İşte yine topluma sunulan yapay bir gündemin peşine takıldık gidiyoruz hepimiz!..
Sosyal medya hayatımıza girdiğinden bugüne bu türden yapay gündemlerle o kadar çok karşılaşıyoruz ki anlatılır gibi de değil anlaşılır gibi de değil…
Şunu çok açık bir şekilde meydanda ki gerek yurt içinde gerekse yurt dışında konumlanan algı merkezleri hemen her konuda toplumun duygularını harekete geçirecek ortamı oluşturuyorlar.
Bunun kime ne faydası var ya da ne zararı var diye düşünebilirsiniz değerli okurlarım. Nasıl ki gazetelerin 3. Sayfaları hemen her gün moral bozucu cinayet ve kazalara bağlı ölüm haberleri veriyorlarsa, bazı TV kanalları da bu türden otuz saniyelik bilemediniz bir dakikalık haberleri on, on beş dakikaya yayıp hikâyeleştirerek veriyorlar… Buna ister reyting kaygısı ya da savaşları deyiniz isterse haberin değeri deyiniz sonuçta insanımızın insana, topluma, millete ve devlete olan güvenlerinde gizliden bir erozyon yaşanmaya başlanıyor…
Türk mü? Türkiyeli mi? Türk müyüm? Türkiyeli miyim?
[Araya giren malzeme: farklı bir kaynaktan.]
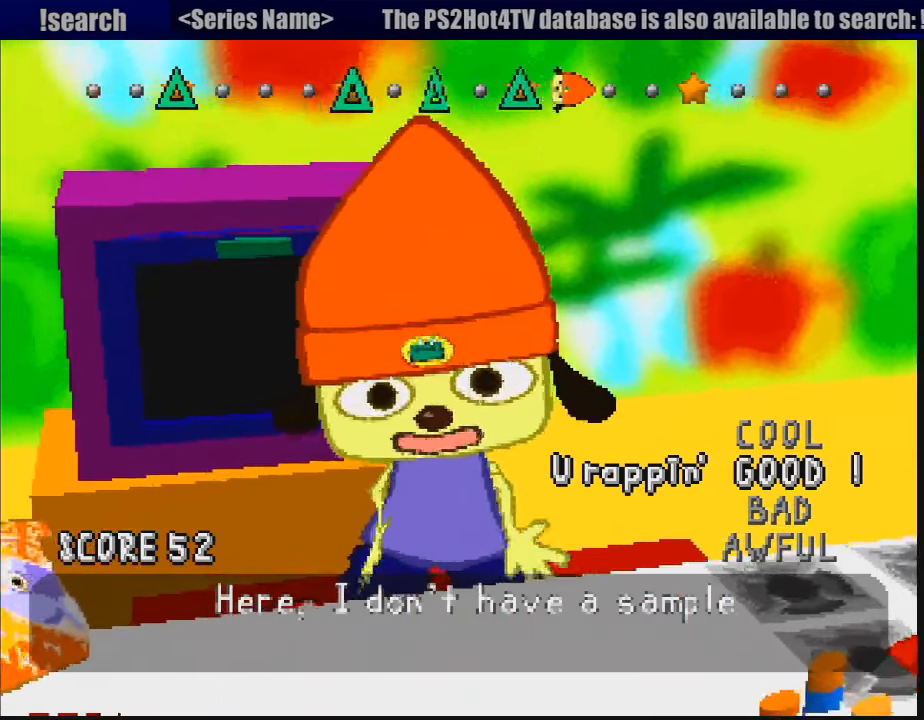
{"buttons": ["TRIANGLE"], "events": [[50, "TRIANGLE", "up"], [433, "TRIANGLE", "down"]]}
Bu garip tartışma toplumda yaygınlaşmaya başlamıştı ki, konuya ilişkin hayatî cevap Almanya’dan; Türkiye-Gürcistan Futbol maçı sonrasında tribünleri ay yıldızlı formaları ve ellerindeki ay yıldızlı bayraklarıyla gelincik tarlasına çeviren gurbetçi vatandaşlarımızın oluşturdukları korodan geldi:
“Havasına suyuna taşına toprağına
Bin can feda bir tek dostuma
Her köşesi cennetim ezilir yanar içim
BİR BAŞKADIR BENİM MEMELEKETİM!..”
Her ne kadar şarkı sözünün öznesi “Bir başkadır benim memlketim!” diyorsa da biz onu “Bir başkadır benim milletim!..” diye anlarız…
Bu haykırışta sanki Manasçıların, Ozanların haykırışları vardır, çığlıkları vardır…
Tarihte ilk kez 552’de adında TÜRK kelimesi yer alan GÖKTÜRKLER-KÖKTÜRKLER devletimiz kurulur 658’de de yıkılır.
Değerli okurlarım, bizim adımız TÜRK olarak Tonyukuk 725, Kültigin 732, Bilgekağan 735’de Orhun Vadisindeki Orhun Yazıtları’nda Göktürk Alfabesinin harfleriyle anıt kayalara kazınarak yazılmıştır.
Kaşgarlı Mahmud tarafından 1072’de kaleme alınan Dìvânu Lugati’t-Türk (DLT), iki yılda tamamlanarak 1075-1095 yılları arasında Bağdat’ta hüküm süren Abbasî halifesi Muhammed el-Muktedî bi-emri’llah’a sunulan dönemine göre yüksek sayıda 8000 civarında Türkçe kelimeye yer verilir.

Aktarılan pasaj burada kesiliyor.